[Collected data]
----------------

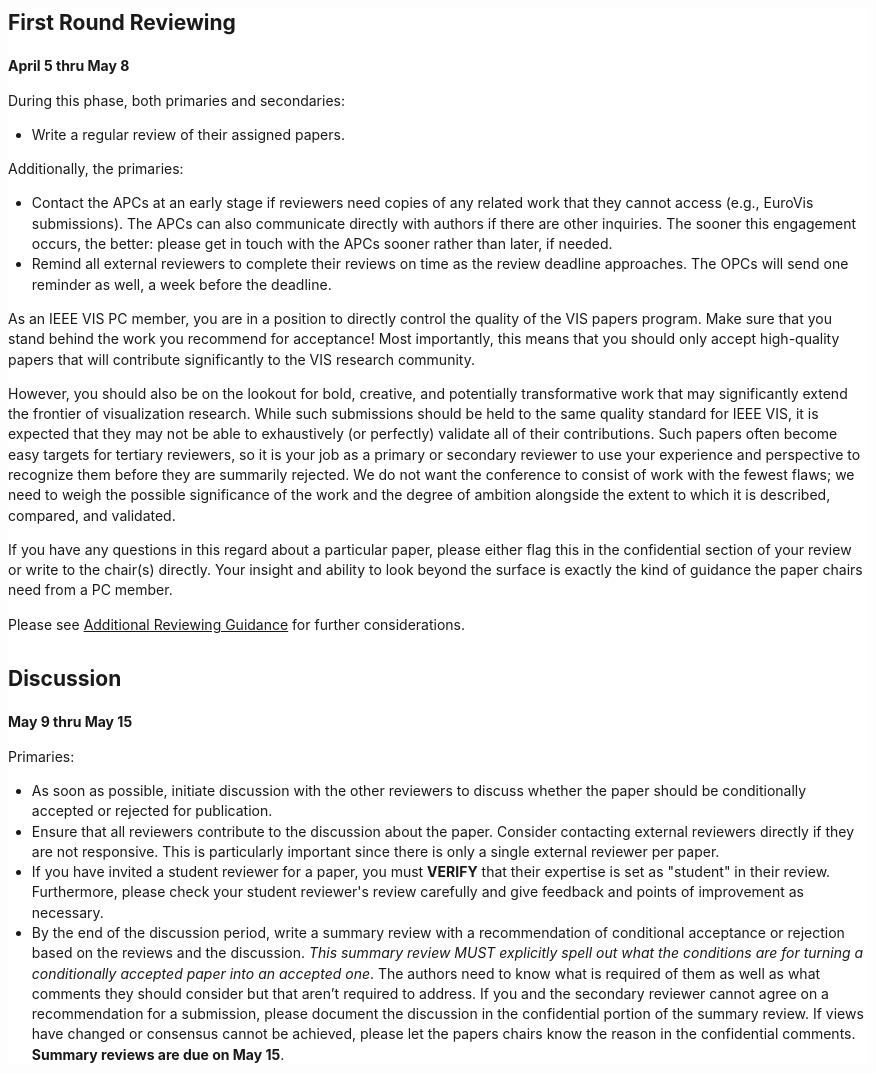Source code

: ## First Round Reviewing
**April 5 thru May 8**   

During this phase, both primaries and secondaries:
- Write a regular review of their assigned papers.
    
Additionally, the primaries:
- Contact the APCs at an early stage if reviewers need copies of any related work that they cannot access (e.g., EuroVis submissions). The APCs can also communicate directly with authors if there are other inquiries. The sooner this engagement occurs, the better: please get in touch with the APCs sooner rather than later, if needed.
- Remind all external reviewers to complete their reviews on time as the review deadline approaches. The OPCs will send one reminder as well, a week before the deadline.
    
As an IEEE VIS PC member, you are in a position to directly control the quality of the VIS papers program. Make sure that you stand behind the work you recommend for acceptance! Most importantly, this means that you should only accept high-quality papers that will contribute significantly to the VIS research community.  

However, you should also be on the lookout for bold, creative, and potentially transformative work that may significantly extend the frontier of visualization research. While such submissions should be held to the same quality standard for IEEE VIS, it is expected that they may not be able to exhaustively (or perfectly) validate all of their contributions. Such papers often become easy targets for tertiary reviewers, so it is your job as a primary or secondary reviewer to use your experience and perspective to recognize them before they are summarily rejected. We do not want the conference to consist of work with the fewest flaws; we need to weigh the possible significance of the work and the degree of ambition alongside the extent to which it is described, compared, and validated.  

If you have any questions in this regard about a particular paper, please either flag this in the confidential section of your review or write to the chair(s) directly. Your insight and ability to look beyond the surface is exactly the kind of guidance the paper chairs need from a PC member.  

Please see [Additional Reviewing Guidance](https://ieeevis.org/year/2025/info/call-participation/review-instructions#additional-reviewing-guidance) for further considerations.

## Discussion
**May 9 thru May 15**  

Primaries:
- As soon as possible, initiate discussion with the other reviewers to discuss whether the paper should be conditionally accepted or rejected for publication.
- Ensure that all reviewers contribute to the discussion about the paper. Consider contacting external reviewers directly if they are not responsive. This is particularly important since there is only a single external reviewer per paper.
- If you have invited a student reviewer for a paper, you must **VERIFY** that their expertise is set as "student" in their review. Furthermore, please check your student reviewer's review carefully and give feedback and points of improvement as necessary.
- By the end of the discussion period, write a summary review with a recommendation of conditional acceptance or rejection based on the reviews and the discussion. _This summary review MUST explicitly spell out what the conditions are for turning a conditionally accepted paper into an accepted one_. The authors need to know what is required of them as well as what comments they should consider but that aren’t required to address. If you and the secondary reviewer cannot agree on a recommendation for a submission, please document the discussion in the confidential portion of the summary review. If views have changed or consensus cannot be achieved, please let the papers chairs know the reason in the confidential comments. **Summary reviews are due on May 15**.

----------------

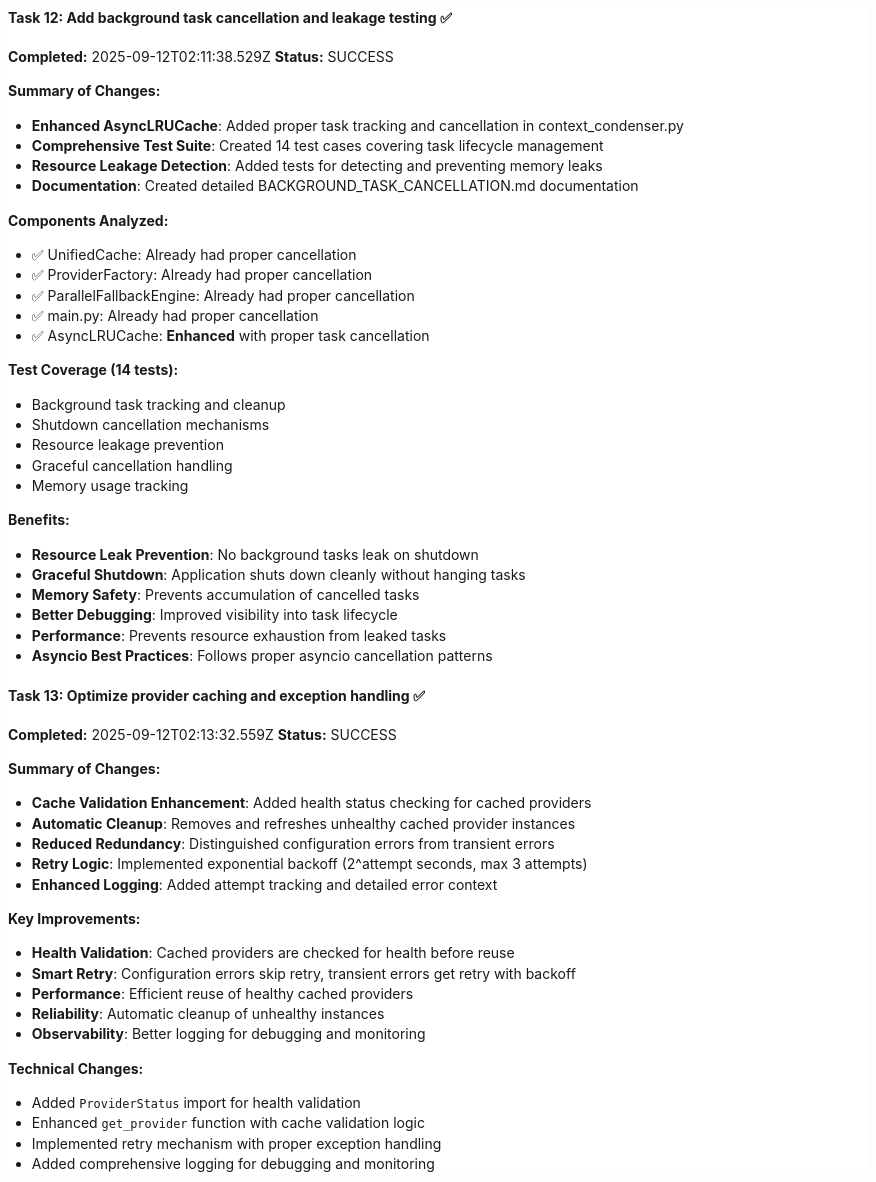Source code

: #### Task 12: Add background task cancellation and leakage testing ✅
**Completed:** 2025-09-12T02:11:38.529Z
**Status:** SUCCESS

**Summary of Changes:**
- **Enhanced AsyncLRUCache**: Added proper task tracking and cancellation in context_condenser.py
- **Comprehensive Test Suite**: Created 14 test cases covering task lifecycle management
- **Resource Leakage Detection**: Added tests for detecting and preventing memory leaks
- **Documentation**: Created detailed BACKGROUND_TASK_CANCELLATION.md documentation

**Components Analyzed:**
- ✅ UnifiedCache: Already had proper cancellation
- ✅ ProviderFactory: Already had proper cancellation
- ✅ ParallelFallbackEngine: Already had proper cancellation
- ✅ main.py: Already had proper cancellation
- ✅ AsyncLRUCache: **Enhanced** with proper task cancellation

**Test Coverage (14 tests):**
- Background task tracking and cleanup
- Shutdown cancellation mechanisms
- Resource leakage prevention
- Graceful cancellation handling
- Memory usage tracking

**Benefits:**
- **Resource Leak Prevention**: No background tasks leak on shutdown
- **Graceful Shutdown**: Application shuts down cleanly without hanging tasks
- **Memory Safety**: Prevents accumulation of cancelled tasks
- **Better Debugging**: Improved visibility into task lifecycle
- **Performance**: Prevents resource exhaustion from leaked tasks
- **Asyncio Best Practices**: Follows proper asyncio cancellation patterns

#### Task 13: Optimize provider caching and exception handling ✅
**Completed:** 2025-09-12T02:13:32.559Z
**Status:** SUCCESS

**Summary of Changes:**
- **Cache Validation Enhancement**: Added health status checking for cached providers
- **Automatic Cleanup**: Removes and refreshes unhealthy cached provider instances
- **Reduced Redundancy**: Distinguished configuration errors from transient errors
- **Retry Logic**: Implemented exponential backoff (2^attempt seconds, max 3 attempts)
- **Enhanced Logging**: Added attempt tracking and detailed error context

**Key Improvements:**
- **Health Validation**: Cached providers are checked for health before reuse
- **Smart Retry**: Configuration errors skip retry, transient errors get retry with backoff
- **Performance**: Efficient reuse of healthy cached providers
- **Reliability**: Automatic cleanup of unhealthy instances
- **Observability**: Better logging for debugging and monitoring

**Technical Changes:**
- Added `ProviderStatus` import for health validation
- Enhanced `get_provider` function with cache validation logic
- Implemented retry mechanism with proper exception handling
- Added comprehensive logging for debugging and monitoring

----------------

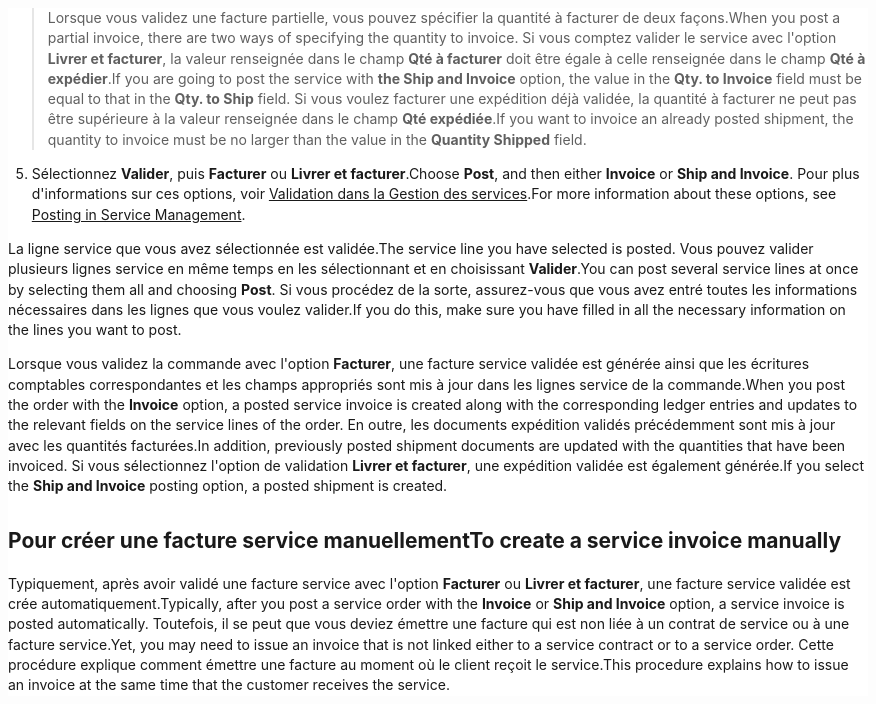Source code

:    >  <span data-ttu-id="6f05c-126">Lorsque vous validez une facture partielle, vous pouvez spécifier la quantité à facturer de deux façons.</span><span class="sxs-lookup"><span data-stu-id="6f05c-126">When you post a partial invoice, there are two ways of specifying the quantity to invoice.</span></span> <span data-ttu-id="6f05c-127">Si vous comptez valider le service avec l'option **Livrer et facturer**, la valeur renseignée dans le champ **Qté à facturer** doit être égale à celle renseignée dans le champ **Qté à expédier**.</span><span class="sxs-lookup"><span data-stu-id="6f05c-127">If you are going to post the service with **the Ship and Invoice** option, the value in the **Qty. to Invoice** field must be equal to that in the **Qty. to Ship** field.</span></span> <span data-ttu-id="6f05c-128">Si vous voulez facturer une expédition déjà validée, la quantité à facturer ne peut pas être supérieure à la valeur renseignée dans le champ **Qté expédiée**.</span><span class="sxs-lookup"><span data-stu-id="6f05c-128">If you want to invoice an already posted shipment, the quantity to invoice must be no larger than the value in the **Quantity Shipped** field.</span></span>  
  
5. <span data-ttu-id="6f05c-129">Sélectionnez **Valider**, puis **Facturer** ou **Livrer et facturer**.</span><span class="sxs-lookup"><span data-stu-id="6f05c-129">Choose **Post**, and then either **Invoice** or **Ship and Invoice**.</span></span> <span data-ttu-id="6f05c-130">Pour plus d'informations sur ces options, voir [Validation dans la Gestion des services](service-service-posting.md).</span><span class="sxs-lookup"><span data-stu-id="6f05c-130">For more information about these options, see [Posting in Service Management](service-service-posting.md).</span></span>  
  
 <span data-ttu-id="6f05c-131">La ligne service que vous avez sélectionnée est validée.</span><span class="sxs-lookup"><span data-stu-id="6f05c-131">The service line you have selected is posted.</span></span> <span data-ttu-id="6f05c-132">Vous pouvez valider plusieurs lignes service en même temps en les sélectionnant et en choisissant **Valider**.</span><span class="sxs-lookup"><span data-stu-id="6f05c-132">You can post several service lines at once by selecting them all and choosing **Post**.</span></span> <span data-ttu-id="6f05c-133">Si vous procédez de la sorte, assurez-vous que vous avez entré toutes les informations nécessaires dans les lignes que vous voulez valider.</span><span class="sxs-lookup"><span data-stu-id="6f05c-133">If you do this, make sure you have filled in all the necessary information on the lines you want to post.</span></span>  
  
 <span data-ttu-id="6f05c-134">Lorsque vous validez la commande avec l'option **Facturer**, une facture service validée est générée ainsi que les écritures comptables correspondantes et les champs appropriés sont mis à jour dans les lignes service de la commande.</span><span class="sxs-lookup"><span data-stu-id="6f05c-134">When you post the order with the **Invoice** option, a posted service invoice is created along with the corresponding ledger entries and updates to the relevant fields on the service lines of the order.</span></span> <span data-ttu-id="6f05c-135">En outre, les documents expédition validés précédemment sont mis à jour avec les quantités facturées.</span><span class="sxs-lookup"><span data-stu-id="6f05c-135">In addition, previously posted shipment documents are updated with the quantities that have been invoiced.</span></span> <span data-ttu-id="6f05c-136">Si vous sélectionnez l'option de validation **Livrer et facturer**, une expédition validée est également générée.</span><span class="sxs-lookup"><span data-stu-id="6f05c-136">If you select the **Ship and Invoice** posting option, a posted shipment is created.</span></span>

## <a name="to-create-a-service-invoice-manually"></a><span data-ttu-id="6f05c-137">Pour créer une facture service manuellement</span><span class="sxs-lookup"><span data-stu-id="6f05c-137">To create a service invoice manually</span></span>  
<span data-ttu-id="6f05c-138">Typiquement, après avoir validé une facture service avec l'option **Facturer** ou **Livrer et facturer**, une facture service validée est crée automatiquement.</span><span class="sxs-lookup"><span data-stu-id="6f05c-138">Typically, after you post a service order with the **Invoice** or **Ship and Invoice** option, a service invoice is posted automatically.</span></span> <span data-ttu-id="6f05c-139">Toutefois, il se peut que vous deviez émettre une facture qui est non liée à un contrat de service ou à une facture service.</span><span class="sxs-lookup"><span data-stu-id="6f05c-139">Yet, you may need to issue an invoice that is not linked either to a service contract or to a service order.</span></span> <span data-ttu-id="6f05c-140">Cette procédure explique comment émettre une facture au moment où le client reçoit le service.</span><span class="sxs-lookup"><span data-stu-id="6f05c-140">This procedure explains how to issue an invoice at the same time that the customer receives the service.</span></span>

----------------

__TASK GOAL__:
Output the lines of the entries as a JSON list of strings, one string per line and with blank lines omitted, starting with the line that contains "puis **Facturer** ou" and going on through the line that contains "want to post.</span></span>".

__WRITTEN SOLUTION__:
[
  "5. <span data-ttu-id=\"6f05c-129\">Sélectionnez **Valider**, puis **Facturer** ou **Livrer et facturer**.</span><span class=\"sxs-lookup\"><span data-stu-id=\"6f05c-129\">Choose **Post**, and then either **Invoice** or **Ship and Invoice**.</span></span> <span data-ttu-id=\"6f05c-130\">Pour plus d'informations sur ces options, voir [Validation dans la Gestion des services](service-service-posting.md).</span><span class=\"sxs-lookup\"><span data-stu-id=\"6f05c-130\">For more information about these options, see [Posting in Service Management](service-service-posting.md).</span></span>  ",
  " <span data-ttu-id=\"6f05c-131\">La ligne service que vous avez sélectionnée est validée.</span><span class=\"sxs-lookup\"><span data-stu-id=\"6f05c-131\">The service line you have selected is posted.</span></span> <span data-ttu-id=\"6f05c-132\">Vous pouvez valider plusieurs lignes service en même temps en les sélectionnant et en choisissant **Valider**.</span><span class=\"sxs-lookup\"><span data-stu-id=\"6f05c-132\">You can post several service lines at once by selecting them all and choosing **Post**.</span></span> <span data-ttu-id=\"6f05c-133\">Si vous procédez de la sorte, assurez-vous que vous avez entré toutes les informations nécessaires dans les lignes que vous voulez valider.</span><span class=\"sxs-lookup\"><span data-stu-id=\"6f05c-133\">If you do this, make sure you have filled in all the necessary information on the lines you want to post.</span></span>  "
]